The data are presented as the means ± standard deviations (SDs). One-way analysis of variance (ANOVA) was conducted using Microsoft Excel 2016 (Microsoft, United States). String diagrams and bar charts were created by GraphPad Prism 8 (GraphPad Software). Information regarding the experimental protocol, data analysis of RNA sequencing (RNA-seq) and submission to the NCBI Gene Expression Omnibus were recorded in the publication of our research group (Sun et al., 2019). In the present study, we selected the data of the control group at the E-L 29, E-L 31, and E-L 35 to E-L 38 stages of berry development for Pearson’s correlation analysis. Pearson’s correlation analysis was conducted using the fragments per kilobase of exon per million fragments value of each gene in R environmental language (version 3.5.1). TFs with correlation coefficients ≥0.7 or ≤0.7 and P < 0.05 were considered to have a significant expression correlation with the target gene.
Isolation and Characterization of VviMYB86
To explore additional putative TFs involved in regulating PA biosynthesis, especially the expression of the genes encoding LAR in grape berries, we reanalyzed the RNA-seq database of the whole developmental period of CS berries deposited by Sun et al.7. An R2R3-MYB gene, annotated as VviMYB86, whose expression was strongly positively correlated with the expression of PA-specific structural and regulatory genes, including VviLAR1, VviLAR2, VviANR, and VviMYBPAR, was screened; the Pearson’s coefficients were 0.733, 0.923, 0.796, and 0.961, respectively (Supplementary Table 2). In addition, a co-expression analysis between VviMYB86 and the genes involved in the anthocyanin biosynthesis branch was also performed. The Pearson’s coefficients between the expression levels of VviMYB86 and VviANS and between those of VviMYB86 and VviUFGT were −0.201 and −0.811, respectively (Supplementary Table 2). Therefore, we hypothesized that VviMYB86 might participate in the regulation of both PA and anthocyanin biosynthesis in grape berries.

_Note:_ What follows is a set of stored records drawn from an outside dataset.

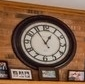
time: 12:54
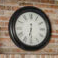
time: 6:30
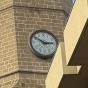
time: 2:50
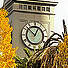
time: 12:52
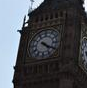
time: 4:19
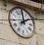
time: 1:59
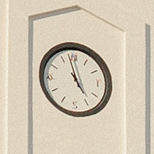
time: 4:57
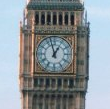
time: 12:57
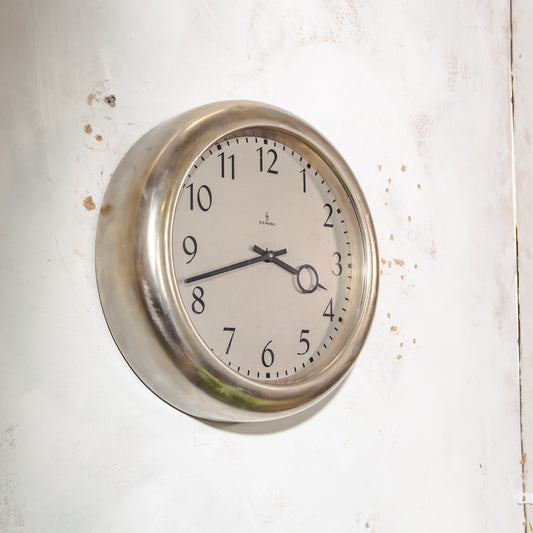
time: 3:41
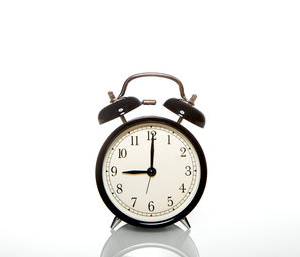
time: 9:00
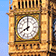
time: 7:59
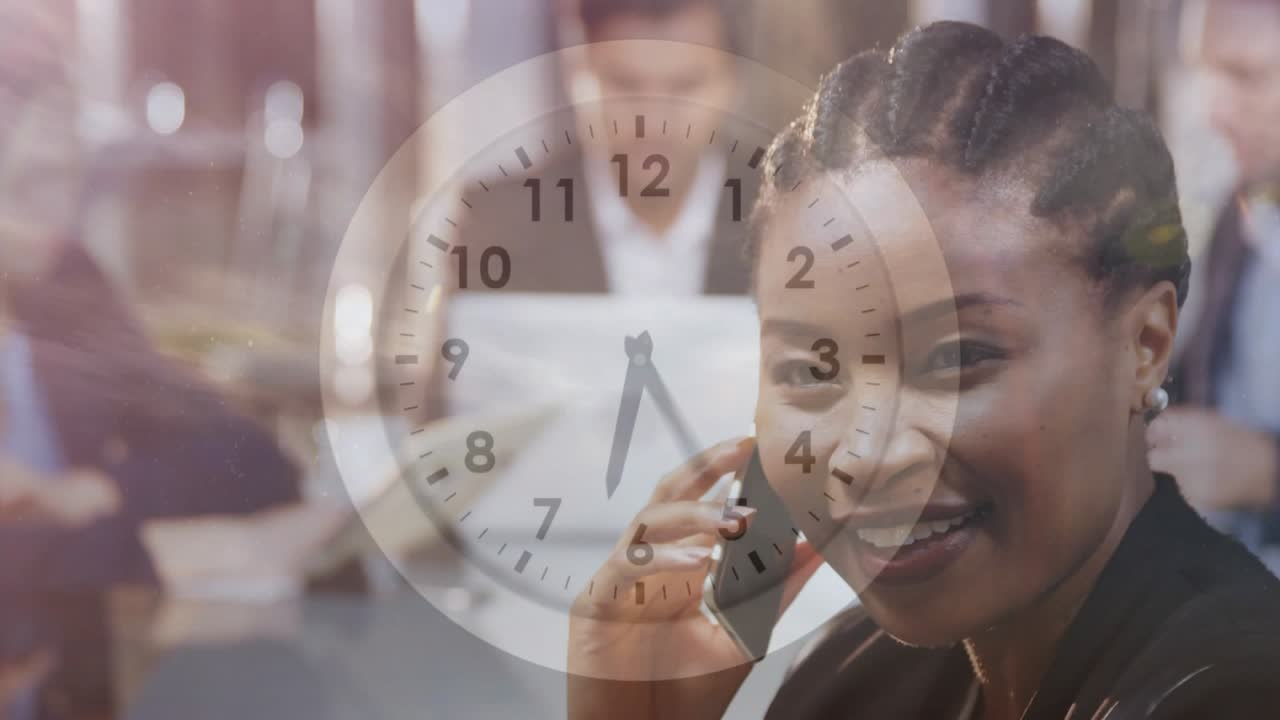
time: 6:23
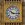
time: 10:15
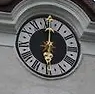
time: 6:01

Next, the 1,356-bp ORF of VviMYB86 was amplified from the cDNA library of CS berries previously constructed by our lab (Mu et al., 2014; Supplementary Figure 2). Bioinformatic analysis indicated that VviMYB86 encoded a predicted hydrophilic protein containing 451 amino acid residues and had a molecular mass of 50.23 kD and a pI of 6.47. Amino acid sequence analysis showed that, similar to other R2R3-MYB members, VviMYB86 processed two adjacent MYB repeats in the conserved DNA-binding domain, in which the R2 region was located between residues 14–61, and R3 was located between residues 67–111 (Figure 1A). A conserved C1 motif (lsrGIDPxT/NHR) (Chen et al., 2019) was found between residues117–128, which also existed in VviMYB5a, VviMYB5b, VviMYBPA1, VviMYBC2-L1, and VviMYBC2-L2. Moreover, VviMYB86 contained a conserved motif 1 [DNEI(A/S/G)N(D/A/N)V], which has been proven to bind to a specific site in bHLH proteins (Zimmermann et al., 2004; Wang et al., 2018), suggesting that VviMYB86 may interact with bHLH-type proteins. Phylogenetic analysis demonstrated that VviMYB86 was clustered with MdMYB6 and AtMYB60, and these TFs all had a negative effect on anthocyanin biosynthesis in planta (Figure 1B). The above results suggested that VviMYB86 was likely a candidate repressor of flavonoid biosynthesis.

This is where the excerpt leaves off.